To sign up you just need to post your Username, PS Username and the most optimal days of the week when you are available. For Example

Ftg07 -PS: Ftg07 - Wednesday through Friday (If you do not have a specific day/time when you can play you and your opponent must discuss about a time that suites both of you.)

Rules(subject to change)

If you don't respond to a match within 48 hours, you may be disqualified.
You will have 3 matches

A 3 versus 3 format: OU
A 6 versus 6 format: OU
You and your opponent decide, if you couldn't come to an agreement you must do a a 3 versus 3 format: OU

Signups end August 4th Max# of participants will be 16 maybe 32 if a lot of people are interested in joining.

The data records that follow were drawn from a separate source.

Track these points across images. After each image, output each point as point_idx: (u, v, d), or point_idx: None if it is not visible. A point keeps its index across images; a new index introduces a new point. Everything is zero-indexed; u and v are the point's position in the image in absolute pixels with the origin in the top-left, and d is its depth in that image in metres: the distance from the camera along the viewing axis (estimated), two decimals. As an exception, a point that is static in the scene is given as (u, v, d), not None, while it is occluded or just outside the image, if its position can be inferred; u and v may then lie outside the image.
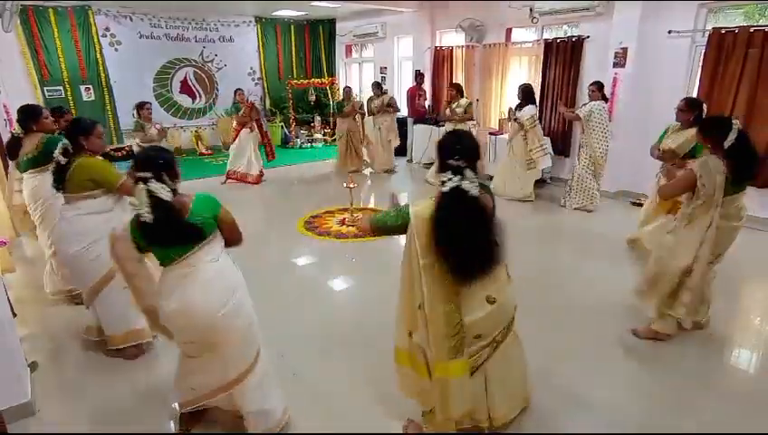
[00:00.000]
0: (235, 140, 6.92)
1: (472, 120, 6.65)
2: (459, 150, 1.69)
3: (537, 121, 5.83)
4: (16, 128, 3.66)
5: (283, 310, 3.42)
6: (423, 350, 1.91)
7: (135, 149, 6.00)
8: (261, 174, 7.06)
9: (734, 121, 2.56)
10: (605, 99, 5.27)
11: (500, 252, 1.81)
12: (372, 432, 2.23)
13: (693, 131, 3.22)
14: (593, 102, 5.18)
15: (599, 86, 5.21)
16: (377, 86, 7.61)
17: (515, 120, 5.82)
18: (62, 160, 2.59)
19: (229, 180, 7.03)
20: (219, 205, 1.97)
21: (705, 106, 3.78)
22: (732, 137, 2.49)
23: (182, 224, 1.82)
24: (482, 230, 1.75)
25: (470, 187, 1.68)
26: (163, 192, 1.77)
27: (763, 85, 4.69)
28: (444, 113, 6.90)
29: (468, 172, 1.69)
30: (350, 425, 2.29)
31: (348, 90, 7.89)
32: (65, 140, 2.75)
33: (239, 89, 7.04)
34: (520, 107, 5.82)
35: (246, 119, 6.78)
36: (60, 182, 2.61)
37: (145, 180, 1.76)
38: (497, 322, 1.92)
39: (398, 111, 7.74)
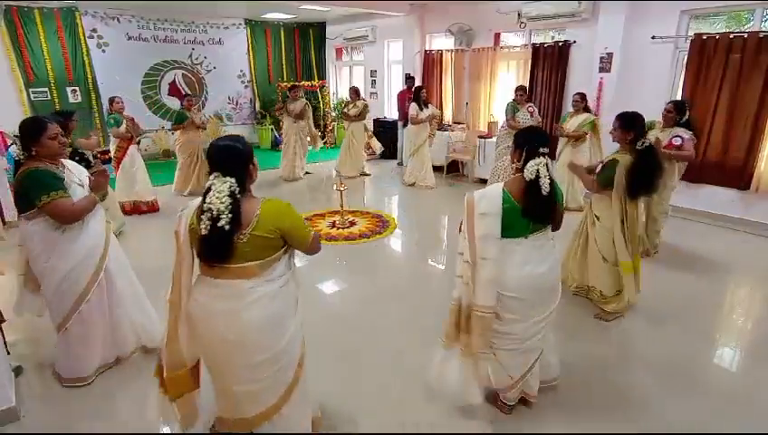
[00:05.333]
0: (122, 161, 5.43)
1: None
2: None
3: None
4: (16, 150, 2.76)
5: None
6: None
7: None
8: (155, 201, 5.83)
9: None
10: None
11: None
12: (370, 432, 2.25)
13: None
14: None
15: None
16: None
17: None
18: None
19: (125, 214, 5.31)
20: None
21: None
22: None
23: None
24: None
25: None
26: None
27: (744, 89, 4.81)
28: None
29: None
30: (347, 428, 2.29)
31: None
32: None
33: (115, 97, 5.57)
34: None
35: (128, 135, 5.43)
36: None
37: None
38: None
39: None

Participants as of 2:26GMT
Ftg07
Xiammes

If you have any suggestions please comment below.
*


----------



## Xiammes (Jul 29, 2013)

OU? Not my thing, prefer Ubers.

Xiammes - Umop_episdn - Sunday through Thursday


----------



## Ftg07 (Jul 29, 2013)

Xiammes said:


> OU? Not my thing, prefer Ubers.
> 
> Xiammes - Umop_episdn - Sunday through Thursday



Well that's why I said the 3rd match can be decided .


----------



## Fenrir (Jul 30, 2013)

Xiammes said:


> OU? Not my thing, prefer Ubers.
> 
> Xiammes - Umop_episdn - Sunday through Thursday


You sound like Gym Leaders in HG/SS


----------



## Ftg07 (Jul 31, 2013)

Doesn't seem like that many people want join.


----------